Winterreifenpflicht

Nun ist es entschieden, seit dem 29.11.2010 gilt jetzt auch die

Winterreifenpflicht für Roller und Motorräder!

Motorrad und Roller im Winter zu bewegen ist nicht nur eine mitunter riskante Angelegenheit: Neben Eis und Schnee kann aber auch die Straßenverkehrsordnung (StVO) Zweirad-Piloten Probleme bringen, schließlich sind Reifen mit M+S Kennzeichnung für Einspurfahrzeuge immer noch dünn gesät bzw. werden für reine Straßenmaschinen keine tauglichen Winterreifen angeboten.

Im Jahr 2006 wurde die StVO bekanntlich um den entscheidenden Passus ergänzt: „Bei Kraftfahrzeugen ist die Ausrüstung an die Wetterverhältnisse anzupassen. Hierzu gehört insbesondere eine geeignete Bereifung.“ Laut Bundesverkehrsministerium gilt diese Verordnung auch für Motorräder und Roller. Seit dem 29. November 2010 gelten in Deutschland neue Regeln für den Einsatz von Winterreifen. Mit der Änderung der Straßenverkehrsordnung wird eine seit Jahren geltende Bestimmung abgelöst, die für Rechtsunsicherheit sorgte. Kritikpunkte an der bisherigen Verordnung: Es war für den Einzelnen nicht erkennbar, bei welchen Wetterverhältnissen Winterreifen verwendet werden müssen und welche Eigenschaften der Reifen besitzen muss, um als geeignet zu gelten. Hier haben wir die wichtigsten Aspekte für Motorrad- und Rollerfahrer zusammengefasst.

Neuregelung

Die Neuregelung „Bei Schneeglätte, Schneematsch, Reifglätte oder Glatteis darf ein Kraftfahrzeug nur mit Reifen gefahren werden, deren Laufflächenprofil, Laufflächenmischung oder Aufbau für die genannten winterlichen Straßenverhältnisse ausgelegt sind (Winterreifen)“ stellt eine Verhaltensvorschrift dar, die alle motorisierte Verkehrsteilnehmer auf deutschen Straßen verpflichtet, bei den genannten Wetterverhältnissen mit Winterreifen zu fahren; erfasst sind damit auch alle Motorräder und Roller. Es besteht – wie bisher – keine generelle Winterreifenausrüstungspflicht; der Gesetzgeber hat sich explizit in der Gesetzesbegründung gegen eine Ausrüstungsvorschrift ausgesprochen, die an ein bestimmtes Datum anknüpft. Die Neuregelung bewirkt also auch künftig eine situative Winterreifenpflicht oder – anders ausgedrückt – ein Benutzungsverbot für Sommerreifen bei winterlichen Straßenverhältnissen.

Rechtslage

Nach der Neuregelung des § 2 Abs. 3a StVO darf ein Kraftfahrzeug auf verschneiten oder vereisten Straßen nur mit solchen Reifen gefahren werden, welche die Eigenschaften gemäß Anhang II Nummer 2.2 der Richtlinie 92/23/EWG erfüllen.
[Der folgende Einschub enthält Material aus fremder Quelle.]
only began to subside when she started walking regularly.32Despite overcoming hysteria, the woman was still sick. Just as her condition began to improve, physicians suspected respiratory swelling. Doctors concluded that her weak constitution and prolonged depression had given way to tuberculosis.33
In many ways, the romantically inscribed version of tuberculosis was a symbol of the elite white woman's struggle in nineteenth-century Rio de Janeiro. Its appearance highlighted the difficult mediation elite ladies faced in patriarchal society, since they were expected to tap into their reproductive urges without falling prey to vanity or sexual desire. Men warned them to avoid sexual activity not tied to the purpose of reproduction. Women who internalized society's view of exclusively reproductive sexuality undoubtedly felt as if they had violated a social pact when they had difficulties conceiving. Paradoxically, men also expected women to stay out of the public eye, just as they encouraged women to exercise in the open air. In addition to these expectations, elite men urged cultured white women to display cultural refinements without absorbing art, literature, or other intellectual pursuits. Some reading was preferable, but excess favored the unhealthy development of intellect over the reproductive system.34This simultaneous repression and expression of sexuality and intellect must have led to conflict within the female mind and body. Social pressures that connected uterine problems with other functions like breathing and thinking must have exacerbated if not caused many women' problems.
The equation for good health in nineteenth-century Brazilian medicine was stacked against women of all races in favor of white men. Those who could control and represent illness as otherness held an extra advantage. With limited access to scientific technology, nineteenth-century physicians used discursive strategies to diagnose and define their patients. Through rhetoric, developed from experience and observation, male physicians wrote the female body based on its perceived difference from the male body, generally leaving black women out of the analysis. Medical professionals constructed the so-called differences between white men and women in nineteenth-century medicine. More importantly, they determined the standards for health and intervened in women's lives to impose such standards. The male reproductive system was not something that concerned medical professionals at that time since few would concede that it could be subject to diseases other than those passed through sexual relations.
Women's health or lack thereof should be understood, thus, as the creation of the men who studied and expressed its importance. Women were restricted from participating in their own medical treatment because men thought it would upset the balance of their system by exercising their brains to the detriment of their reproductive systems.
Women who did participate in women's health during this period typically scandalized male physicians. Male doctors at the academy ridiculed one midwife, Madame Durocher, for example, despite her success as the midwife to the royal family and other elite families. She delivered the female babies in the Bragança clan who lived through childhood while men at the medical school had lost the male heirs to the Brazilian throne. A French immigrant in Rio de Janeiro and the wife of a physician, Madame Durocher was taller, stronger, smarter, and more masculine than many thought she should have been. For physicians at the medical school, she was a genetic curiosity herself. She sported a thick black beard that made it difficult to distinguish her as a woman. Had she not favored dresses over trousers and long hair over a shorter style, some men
Danach müssen das Laufflächenprofil und die Struktur von M+S-Reifen so konzipiert sein, dass diese Reifen auf Matsch und Schnee bessere Fahreigenschaften gewährleisten als Sommerreifen.

Zwar ist richtig, dass diese Richtlinie unmittelbar nur für Kraftfahrzeuge mit mindestens vier Rädern anwendbar ist. Da die StVO aber nur hinsichtlich der Reifeneigenschaften auf die Richtlinie verweist, gilt deren Beschaffenheitsanforderung auch für zwei- und dreirädrige Krafträder. Während für Roller und leichtere Krafträder oftmals Winterreifen angeboten werden, sind Winterreifen für schwere Motorräder praktisch nicht erhältlich, was für diese Zweiräder faktisch ein Fahrverbot bei Schnee und Eis bedeutet. Wer dennoch fährt, riskiert ein Bußgeld von mindestens 40 Euro und einen Punkt in Flensburg.